§ What is required
Give back an exact copy of the lines below, from the first through the line with "I need the bounding"; please stop there.
Supplied information START
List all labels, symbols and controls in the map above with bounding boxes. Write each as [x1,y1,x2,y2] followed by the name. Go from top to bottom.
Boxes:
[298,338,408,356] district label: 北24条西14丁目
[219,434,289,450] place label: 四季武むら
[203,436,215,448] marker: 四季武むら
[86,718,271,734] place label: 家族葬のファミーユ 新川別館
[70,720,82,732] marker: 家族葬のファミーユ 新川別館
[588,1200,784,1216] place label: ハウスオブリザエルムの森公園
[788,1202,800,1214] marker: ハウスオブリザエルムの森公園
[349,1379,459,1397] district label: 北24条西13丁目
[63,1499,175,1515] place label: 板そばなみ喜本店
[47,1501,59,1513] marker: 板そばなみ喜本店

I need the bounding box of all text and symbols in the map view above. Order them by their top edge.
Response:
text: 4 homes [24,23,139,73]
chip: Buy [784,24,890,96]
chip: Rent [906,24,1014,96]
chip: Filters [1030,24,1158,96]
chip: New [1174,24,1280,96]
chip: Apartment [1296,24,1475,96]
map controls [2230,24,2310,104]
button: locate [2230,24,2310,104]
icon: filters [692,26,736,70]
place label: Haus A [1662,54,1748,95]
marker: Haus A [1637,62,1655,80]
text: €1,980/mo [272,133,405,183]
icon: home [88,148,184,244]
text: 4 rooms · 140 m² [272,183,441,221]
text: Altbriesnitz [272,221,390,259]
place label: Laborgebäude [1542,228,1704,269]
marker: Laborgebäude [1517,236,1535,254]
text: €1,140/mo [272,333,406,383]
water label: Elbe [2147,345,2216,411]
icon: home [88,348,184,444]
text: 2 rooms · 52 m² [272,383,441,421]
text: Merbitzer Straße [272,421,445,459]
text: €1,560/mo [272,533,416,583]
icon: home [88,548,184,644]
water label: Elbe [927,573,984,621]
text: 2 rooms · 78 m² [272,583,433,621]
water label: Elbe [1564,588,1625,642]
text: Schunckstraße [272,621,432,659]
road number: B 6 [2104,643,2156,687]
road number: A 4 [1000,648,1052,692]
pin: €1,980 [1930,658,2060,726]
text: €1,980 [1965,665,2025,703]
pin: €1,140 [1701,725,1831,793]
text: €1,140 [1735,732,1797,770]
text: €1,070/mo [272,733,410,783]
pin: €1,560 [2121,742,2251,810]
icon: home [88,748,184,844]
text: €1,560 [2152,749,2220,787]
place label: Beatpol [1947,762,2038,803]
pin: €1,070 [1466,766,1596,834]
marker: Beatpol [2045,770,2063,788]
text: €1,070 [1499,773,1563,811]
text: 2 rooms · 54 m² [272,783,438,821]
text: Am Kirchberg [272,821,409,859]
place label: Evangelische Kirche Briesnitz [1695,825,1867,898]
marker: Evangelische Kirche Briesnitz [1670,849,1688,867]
Supplied information END
§ The completed task
List all labels, symbols and controls in the map above with bounding boxes. Write each as [x1,y1,x2,y2] followed by the name. Go from top to bottom.
Boxes:
[298,338,408,356] district label: 北24条西14丁目
[219,434,289,450] place label: 四季武むら
[203,436,215,448] marker: 四季武むら
[86,718,271,734] place label: 家族葬のファミーユ 新川別館
[70,720,82,732] marker: 家族葬のファミーユ 新川別館
[588,1200,784,1216] place label: ハウスオブリザエルムの森公園
[788,1202,800,1214] marker: ハウスオブリザエルムの森公園
[349,1379,459,1397] district label: 北24条西13丁目
[63,1499,175,1515] place label: 板そばなみ喜本店
[47,1501,59,1513] marker: 板そばなみ喜本店

I need the bounding box of all text and symbols in the map view above. Order them by their top edge.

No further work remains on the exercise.